Someones knowledge of guitar companies spelling determines what amps you can own. Really smart people can own things like Framus because they sound like they might be spelled with a "y" but they aren't.
#15
i think guitarists today abuse it. if you truly want to understand start with the crusade by josh urban it all comes down to this if you don't you are doomed to the land of ignorance like 3/4 of this website

sorry for the evilism

you should start music then guitar not vice versa
#16
Hi, ive been trying to make a little table as follows:

Major Diatonic Chords


A Bm C#m D E F#m G#dim
B C#m D#m E F# G#m A#dim
C Dm Em F G Am Bdim
D Em F#m G A Bm C#dim
E F#m G#m A B C#m D#dim
F Gm Am Bb C Dm Edim
G Am Bm C D Em F#dim

Minor Chords
-from the (ascending version of the) melodic minor, and the aeolian (natural) minor scale


Am Bdim/m C/aug Dm/M Em/M F/#dim G/#dim
Bm C#dim/#m D/aug Em/M F#m/#M G/#dim A/#dim
Cm Ddim/m E/aug Fm/M Gm/M A/#dim B/#dim
Dm Edim/m F Gm/M Am/M Bb/dim C/#dim
Em F#dim/#m G/aug Am/M Bm/M C/#dim D/#dim
Fm Gdim/m Ab/b#aug Bbm/bM C#m/#M D#/#dim E/dim
Gm Adim/m Bb/baug Cm/M Dm/M Eb/#dim F/#dim

I thnik the minor part is wrong in places. Would some one be kind enough to put me right?

thanks, Craig.
#17
I think I see what you're doing there, craig

I don't think I've ever seen a major iv chord in a minor key. It's entirely possible though as I would expect an iv chord to have the same effect as a predominant as an IV (right?).

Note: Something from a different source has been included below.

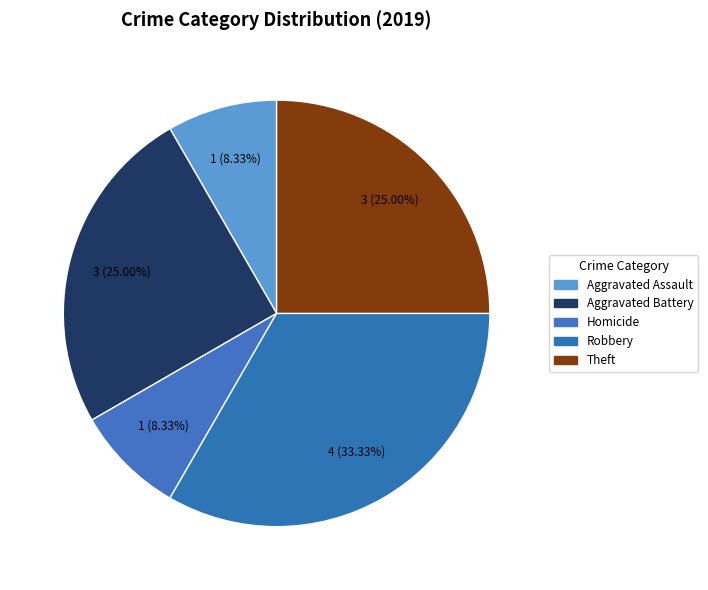

How many slices are in this pie chart?

5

Also, bVI chords are almost always major in minor keys. They're used as yet another sort of predominant chord. I'm pretty sure they're always flattened (so it's bVI instead of VI).

And theres some innocent errors in there.

i think guitarists today abuse it.
Like you mean how some metal guys shred with some melodic augmented intervals (mostly the augmented second) and call it "harmonic minor?" I like to think of minor scales (therefore harmonic minor) as relating to a chord progression. So in my eyes, most guitarists don't even use the minor scale.